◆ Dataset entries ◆
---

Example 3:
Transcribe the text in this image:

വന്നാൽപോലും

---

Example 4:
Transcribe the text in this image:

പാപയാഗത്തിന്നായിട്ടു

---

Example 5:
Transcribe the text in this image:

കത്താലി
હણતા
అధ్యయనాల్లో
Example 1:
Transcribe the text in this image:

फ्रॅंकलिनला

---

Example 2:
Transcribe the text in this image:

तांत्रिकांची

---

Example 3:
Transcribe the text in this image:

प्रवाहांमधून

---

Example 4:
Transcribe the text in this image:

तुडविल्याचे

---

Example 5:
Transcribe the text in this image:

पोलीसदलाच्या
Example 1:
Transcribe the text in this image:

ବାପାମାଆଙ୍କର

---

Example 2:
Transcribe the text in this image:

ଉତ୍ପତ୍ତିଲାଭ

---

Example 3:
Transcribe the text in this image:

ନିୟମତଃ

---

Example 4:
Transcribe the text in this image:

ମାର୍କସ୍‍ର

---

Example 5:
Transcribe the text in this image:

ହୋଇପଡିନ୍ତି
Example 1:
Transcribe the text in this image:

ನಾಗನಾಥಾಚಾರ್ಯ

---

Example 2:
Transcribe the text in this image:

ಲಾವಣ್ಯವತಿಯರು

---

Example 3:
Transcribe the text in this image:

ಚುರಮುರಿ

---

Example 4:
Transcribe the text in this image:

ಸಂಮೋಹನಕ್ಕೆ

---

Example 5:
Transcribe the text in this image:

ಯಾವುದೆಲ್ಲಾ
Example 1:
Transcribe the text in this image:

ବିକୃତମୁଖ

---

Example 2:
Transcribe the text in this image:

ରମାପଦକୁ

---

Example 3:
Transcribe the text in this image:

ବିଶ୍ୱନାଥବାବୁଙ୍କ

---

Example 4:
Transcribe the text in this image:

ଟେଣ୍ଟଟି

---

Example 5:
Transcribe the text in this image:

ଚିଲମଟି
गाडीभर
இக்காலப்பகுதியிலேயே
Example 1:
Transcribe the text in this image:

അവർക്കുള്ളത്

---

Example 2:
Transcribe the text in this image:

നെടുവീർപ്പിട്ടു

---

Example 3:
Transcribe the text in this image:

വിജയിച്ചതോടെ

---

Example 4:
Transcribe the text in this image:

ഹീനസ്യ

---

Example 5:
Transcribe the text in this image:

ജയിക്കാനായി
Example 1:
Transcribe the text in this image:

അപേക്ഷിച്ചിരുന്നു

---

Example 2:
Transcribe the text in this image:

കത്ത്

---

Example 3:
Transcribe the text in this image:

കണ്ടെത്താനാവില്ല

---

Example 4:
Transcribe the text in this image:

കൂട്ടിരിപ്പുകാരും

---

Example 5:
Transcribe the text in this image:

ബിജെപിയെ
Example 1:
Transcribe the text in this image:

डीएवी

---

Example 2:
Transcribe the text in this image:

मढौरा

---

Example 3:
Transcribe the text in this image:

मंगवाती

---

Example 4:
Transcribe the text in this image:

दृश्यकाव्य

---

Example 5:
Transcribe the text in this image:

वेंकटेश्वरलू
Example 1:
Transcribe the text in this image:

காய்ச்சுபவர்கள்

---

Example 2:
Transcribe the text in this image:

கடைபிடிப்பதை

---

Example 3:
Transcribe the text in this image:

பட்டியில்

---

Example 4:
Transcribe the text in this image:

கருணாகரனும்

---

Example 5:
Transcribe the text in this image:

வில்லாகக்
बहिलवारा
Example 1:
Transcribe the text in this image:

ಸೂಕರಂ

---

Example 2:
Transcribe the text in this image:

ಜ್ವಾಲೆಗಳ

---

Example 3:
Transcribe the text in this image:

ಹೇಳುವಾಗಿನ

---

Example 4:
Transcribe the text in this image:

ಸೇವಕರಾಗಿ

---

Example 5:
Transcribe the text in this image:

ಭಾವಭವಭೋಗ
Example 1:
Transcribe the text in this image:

◆ The problem ◆
Update the items by replacing every "Example" with "Sample", then give them again with all else unchanged.

◆ Task response ◆
---

Sample 3:
Transcribe the text in this image:

വന്നാൽപോലും

---

Sample 4:
Transcribe the text in this image:

പാപയാഗത്തിന്നായിട്ടു

---

Sample 5:
Transcribe the text in this image:

കത്താലി
હણતા
అధ్యయనాల్లో
Sample 1:
Transcribe the text in this image:

फ्रॅंकलिनला

---

Sample 2:
Transcribe the text in this image:

तांत्रिकांची

---

Sample 3:
Transcribe the text in this image:

प्रवाहांमधून

---

Sample 4:
Transcribe the text in this image:

तुडविल्याचे

---

Sample 5:
Transcribe the text in this image:

पोलीसदलाच्या
Sample 1:
Transcribe the text in this image:

ବାପାମାଆଙ୍କର

---

Sample 2:
Transcribe the text in this image:

ଉତ୍ପତ୍ତିଲାଭ

---

Sample 3:
Transcribe the text in this image:

ନିୟମତଃ

---

Sample 4:
Transcribe the text in this image:

ମାର୍କସ୍‍ର

---

Sample 5:
Transcribe the text in this image:

ହୋଇପଡିନ୍ତି
Sample 1:
Transcribe the text in this image:

ನಾಗನಾಥಾಚಾರ್ಯ

---

Sample 2:
Transcribe the text in this image:

ಲಾವಣ್ಯವತಿಯರು

---

Sample 3:
Transcribe the text in this image:

ಚುರಮುರಿ

---

Sample 4:
Transcribe the text in this image:

ಸಂಮೋಹನಕ್ಕೆ

---

Sample 5:
Transcribe the text in this image:

ಯಾವುದೆಲ್ಲಾ
Sample 1:
Transcribe the text in this image:

ବିକୃତମୁଖ

---

Sample 2:
Transcribe the text in this image:

ରମାପଦକୁ

---

Sample 3:
Transcribe the text in this image:

ବିଶ୍ୱନାଥବାବୁଙ୍କ

---

Sample 4:
Transcribe the text in this image:

ଟେଣ୍ଟଟି

---

Sample 5:
Transcribe the text in this image:

ଚିଲମଟି
गाडीभर
இக்காலப்பகுதியிலேயே
Sample 1:
Transcribe the text in this image:

അവർക്കുള്ളത്

---

Sample 2:
Transcribe the text in this image:

നെടുവീർപ്പിട്ടു

---

Sample 3:
Transcribe the text in this image:

വിജയിച്ചതോടെ

---

Sample 4:
Transcribe the text in this image:

ഹീനസ്യ

---

Sample 5:
Transcribe the text in this image:

ജയിക്കാനായി
Sample 1:
Transcribe the text in this image:

അപേക്ഷിച്ചിരുന്നു

---

Sample 2:
Transcribe the text in this image:

കത്ത്

---

Sample 3:
Transcribe the text in this image:

കണ്ടെത്താനാവില്ല

---

Sample 4:
Transcribe the text in this image:

കൂട്ടിരിപ്പുകാരും

---

Sample 5:
Transcribe the text in this image:

ബിജെപിയെ
Sample 1:
Transcribe the text in this image:

डीएवी

---

Sample 2:
Transcribe the text in this image:

मढौरा

---

Sample 3:
Transcribe the text in this image:

मंगवाती

---

Sample 4:
Transcribe the text in this image:

दृश्यकाव्य

---

Sample 5:
Transcribe the text in this image:

वेंकटेश्वरलू
Sample 1:
Transcribe the text in this image:

காய்ச்சுபவர்கள்

---

Sample 2:
Transcribe the text in this image:

கடைபிடிப்பதை

---

Sample 3:
Transcribe the text in this image:

பட்டியில்

---

Sample 4:
Transcribe the text in this image:

கருணாகரனும்

---

Sample 5:
Transcribe the text in this image:

வில்லாகக்
बहिलवारा
Sample 1:
Transcribe the text in this image:

ಸೂಕರಂ

---

Sample 2:
Transcribe the text in this image:

ಜ್ವಾಲೆಗಳ

---

Sample 3:
Transcribe the text in this image:

ಹೇಳುವಾಗಿನ

---

Sample 4:
Transcribe the text in this image:

ಸೇವಕರಾಗಿ

---

Sample 5:
Transcribe the text in this image:

ಭಾವಭವಭೋಗ
Sample 1:
Transcribe the text in this image:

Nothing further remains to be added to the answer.